Plant A produces 40% of the company's pin volume and 67% of the company's defective pins

Plant B produces 60% of the company's total volume and 33% of the total defective pins

What is the probability a defective pin comes from plant A? and probability it comes from plant B?

Here is the exact language. Thanks again

The company has two factories, the older of which produces 40% of the total output. This means that a pin picked up at random has a 40% probability of coming from the old factory, whether it is defective or perfect; this is the prior probability. We find that the older factory's defective rate is twice that found in the newer factory. If a customer calls and complains about finding a defective pin, which of the two factories should the manager call?

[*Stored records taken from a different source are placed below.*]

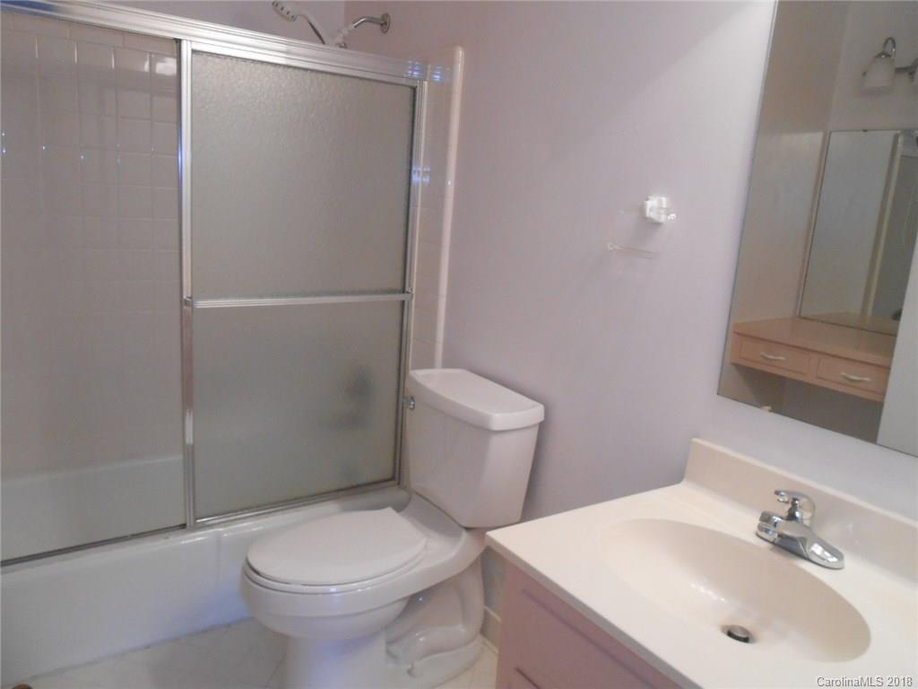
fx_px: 690
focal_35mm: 26
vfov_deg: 53.1
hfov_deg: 67.3
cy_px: 344
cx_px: 459
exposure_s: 1/30
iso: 400
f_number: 3.5
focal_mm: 4.6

The prior probability would suggest that the defective pin was most likely to have come from the new plant, which produces 60% of the total. On the other hand, that plant produces only one-third of the company's total of defective pins. When we revise the priors to reflect this additional information, the probability that the new plant made the defective pin turns out to be only 42.8%; there is a 57 .2% probability that the older plant is the culprit. This new estimate becomes the posterior probability.

Do you see that your paraphrase means something entirely different from the original?

You were right that plant A produces 40% of the pins and plant B produces 60%; but the first paragraph does

**not** say that plant A produces 67% of the total number of defective pins. It says that the rate of defective pins from each factory are in the ratio 2:1, but that does not make them 2/3 and 1/3 (much less the rounded values 0.67 and 0.33!), because they are not complements.

If the second paragraph here is from the book, then

the book is wrong. Plant B does

**not** produce 1/3 of the company's defective pins! (In fact, their conclusion means that 42.8% of the defective pins come from plant B, as I pointed out initially.) Who wrote this?

Rather, suppose that the defective rate for plant B is r, and for plant A is 2r. That is, P(defective | B) = r, and P(defective | A) = 2r.

Put that in the Bayes formula as given to you by pka, and see what you get. (The variable r will drop out.)